La pharmacologie serait-elle (aussi) facteur d’inégalité entre les hommes et les femmes ? Ou, dit autrement, notre cher Vidal devrait-il moduler ses monographies en fonction du sexe du patient ? Qu’on se rassure : aujourd’hui, il existe peu de différences entre patients et patientes en termes d’efficacité des médicaments.
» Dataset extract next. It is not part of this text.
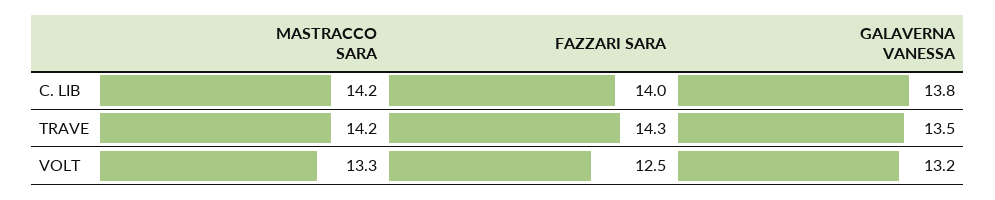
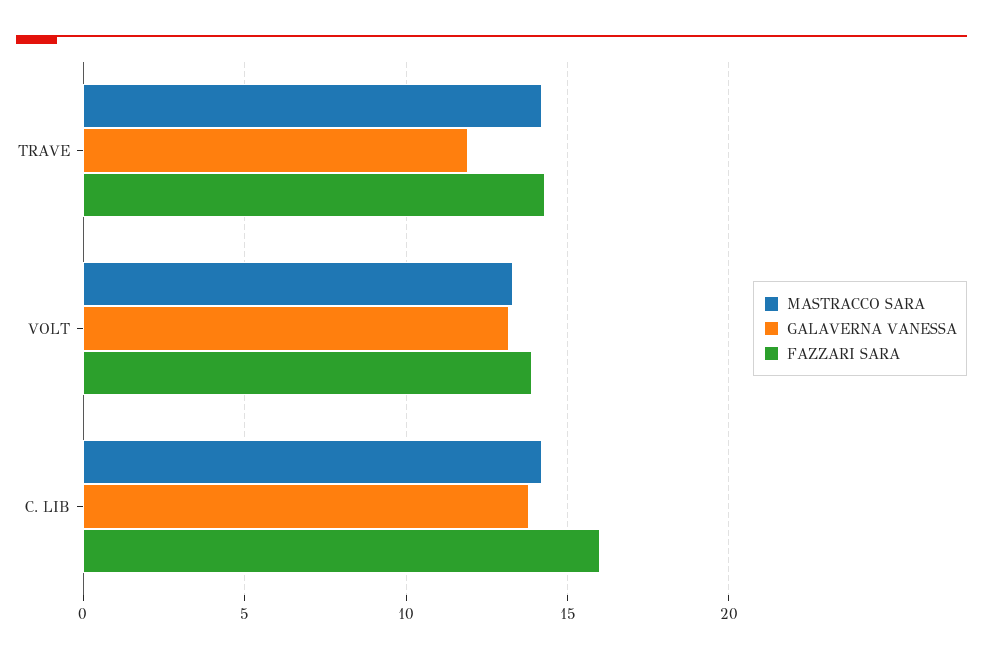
FAZZARI SARA, C. LIB: 14 -> 16
GALAVERNA VANESSA, TRAVE: 13.5 -> 12
FAZZARI SARA, VOLT: 12.5 -> 14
Telle est la conclusion d’une grande enquête menée en 2018 sur l’utilisation par 185 000 sujets de 38 médicaments parmi les plus fréquemment prescrits dans le monde (antidépresseurs, antidiabétiques, hypocholestérolémiants, antihypertenseurs, analgésiques, narcotiques, bêtabloquants, diurétiques, antiépileptiques, antiulcéreux). Cette méta-analyse, qui comprend 47 % de femmes et 44 % d’hommes, montre que les médicaments s’avèrent globalement aussi efficaces pour les deux sexes.
Cependant, en ce qui concerne les effets secondaires, on remarque que les femmes sont plus enclines que les hommes à les déclarer. En effet, dans 53 % des études, plus d'événements indésirables ont été signalés chez les femmes que chez les hommes. Dans 28 % des études, autant ont été signalés chez les femmes que chez les hommes et dans 18 % des études, plus d’effets secondaires ont été rapportés chez les hommes que chez les femmes.
Pourquoi cette différence ? « Plusieurs facteurs viennent l’expliquer », évoque Catherine Vidal, neurobiologiste, qui a été rapporteuse pour le Haut conseil à l’égalité entre hommes et femmes, en 2020 du rapport « Prendre en compte le sexe et le genre pour mieux soigner : un enjeu de santé publique ». D’une part, « sur le plan socioculturel, les femmes déclarent plus les effets secondaires que les hommes car elles sont plus attentives à leur santé, donc plus vigilantes à d’éventuels effets indésirables », indique Catherine Vidal. D’autre part, « sur le plan biologique, ces différences de déclaration peuvent être liées à un plus faible poids chez la femme, une répartition des graisses et un métabolisme différents, et aussi en raison d’une polymédication plus présente. Les femmes sont effectivement plus sujettes à prendre plus de médicaments de façon chronique que les hommes, sans compter tout ce qui relève de la contraception ».
La participation des femmes aux essais cliniques est passée de 35 % en 1995 à 58 % en 2018
Enfin, on peut également se rassurer sur le ratio homme femme dans les études cliniques, qui aujourd’hui, est bien respecté. « Selon le registre international des essais cliniques de l’OMS et du NIH, la participation des femmes est passée de 35 % en 1995 à 58 % en 2018. Ce qui est une évolution satisfaisante », relate Catherine Vidal, qui pointe néanmoins des progrès à faire dans les études post AMM, qui « ne prennent pas suffisamment en compte des données comparant les femmes et les hommes, en particulier sur la pharmacocinétique. Pour certaines molécules en effet, la masse corporelle, le volume sanguin, ou d’autres facteurs peuvent avoir un rôle fondamental et il serait intéressant de les prendre en compte pour adapter la posologie ».
Une médecine sexuée ne s’impose pas
Face à ce constat, « le projet de développement d’une pharmacopée sexo-spécifique n’a pas lieu d’être, malgré l’intérêt de l’industrie pharmaceutique pour élargir ses marchés et segmenter son offre », conclut le rapport pour le HCE. La pertinence d’une médecine sexo-spécifique ou médecine sexuée, ne s’est pas non plus imposée. Cela n’enlève rien à l’intérêt d’explorer les facteurs responsables de différences de santé entre femmes et hommes, qu’ils soient directement liés au sexe biologique et/ou au contexte social et culturel lié au genre.
* Directrice de recherche honoraire à l’Institut Pasteur, membre du Comité d’éthique de l’Inserm.